本来の自分を取り戻すためには〝捨てる勇気〟を――。2位DeNAとの13日の首位攻防第3ラウンド(甲子園)に0―4と完敗した阪神で、勝敗とは別に心配なのが5番を打つ佐藤輝明(24)だ。5日の一軍昇格後も7試合で26打数3安打、打率1割3分6厘で0打点。苦悩が続く和製大砲に、球団OBで野球評論家の柏原純一氏(71)が打開策を直言した。
【柏原純一「烈眼」】もちろん1本出ないよりは出るに越したことはない。4点を追う8回一死一、二塁から伊勢のフォークに食らいつき右前打でつないでみせた。一塁で何度も手を叩いたように、今は何よりも結果が欲しいという思いが、見ているこちらにも伝わってきた。

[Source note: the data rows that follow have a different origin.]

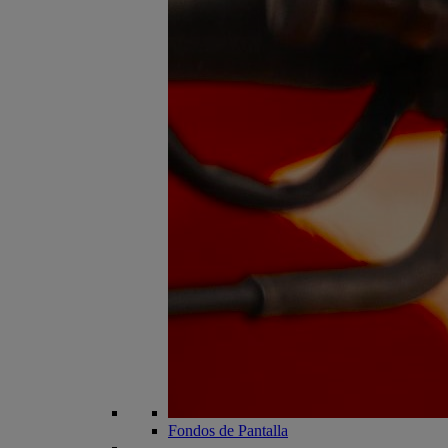
Fondos de Pantalla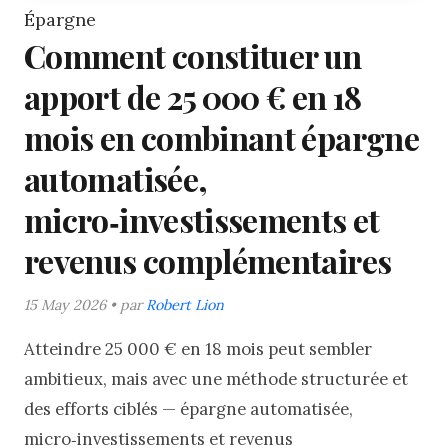
Épargne
Comment constituer un
apport de 25 000 € en 18
mois en combinant épargne
automatisée,
micro‑investissements et
revenus complémentaires
15 May 2026 • par
Robert Lion
Atteindre 25 000 € en 18 mois peut sembler
ambitieux, mais avec une méthode structurée et
des efforts ciblés — épargne automatisée,
micro‑investissements et revenus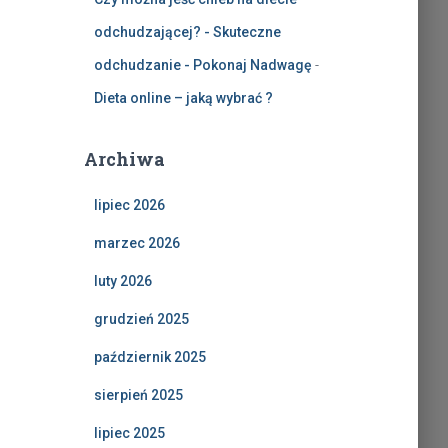
odchudzającej? - Skuteczne
odchudzanie - Pokonaj Nadwagę
-
Dieta online – jaką wybrać ?
Archiwa
lipiec 2026
marzec 2026
luty 2026
grudzień 2025
październik 2025
sierpień 2025
lipiec 2025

この1本で満足できないことは本人も理解しているだろう。4回、6回の2度の好機で凡退し、最初の3打席は音なし。結果以上に同じような内容で打ち取られたことが気がかりだ。
凡退した3打席は全て初球に手を出した。2回と4回は左腕石田のスライダーに近い曲がり幅のカットボール、6回は右腕森原のフォーク。2回はファウルで、後の2打席は空振り。共通して言えるのは初球の変化球にタイミングが取れていなかったことだ。直球待ちで外されたというのでもない。6回に森原の150キロに空振り三振したのをはじめ、直球に複数回スイングするも、一度も前に弾き返すことなく終わった。
端的に言うと「何とかしたい」「どんな形でも打ちたい」といった心理状態が、打席での余裕のなさに表れているように思えてならない。気持ちは痛いほど分かる。
ただ、だからと言って初球から相手投手の全ての球種に対応しようとすれば、余計に敵の術中にはまってしまうだけ。打者は1打席で最低2球は投手の球を見送れる。状態が思わしくないときほど、アレもコレもとならず、狙い球、コース、打球の方向性など、追い込まれるまでは絞りに絞るべき。想定外の球が来たら、たとえバットが届くコースでも絶対に手を出さない。これが徹底できれば、少なくとも狙い球をミスショットする確率は低くなる。仮に凡退しても、首脳陣には結果とは別にその場面で何を意図し、打席でどんな工夫をしたかは伝わるものだ。こういうときほど、より自分を俯瞰(ふかん)した形で打席に立つよう心掛けてほしい。
打者は10回打席に立ったとして7回凡退しても「一流」と呼ばれる。腹をくくり〝捨てる勇気〟を持って現状を打破してほしい。言うは易く行うは難しだが、大事なのは「意図を感じる打席」を積み重ねていくこと。辛抱強く起用を続けている岡田監督も、最後はそこを見るような気がしている。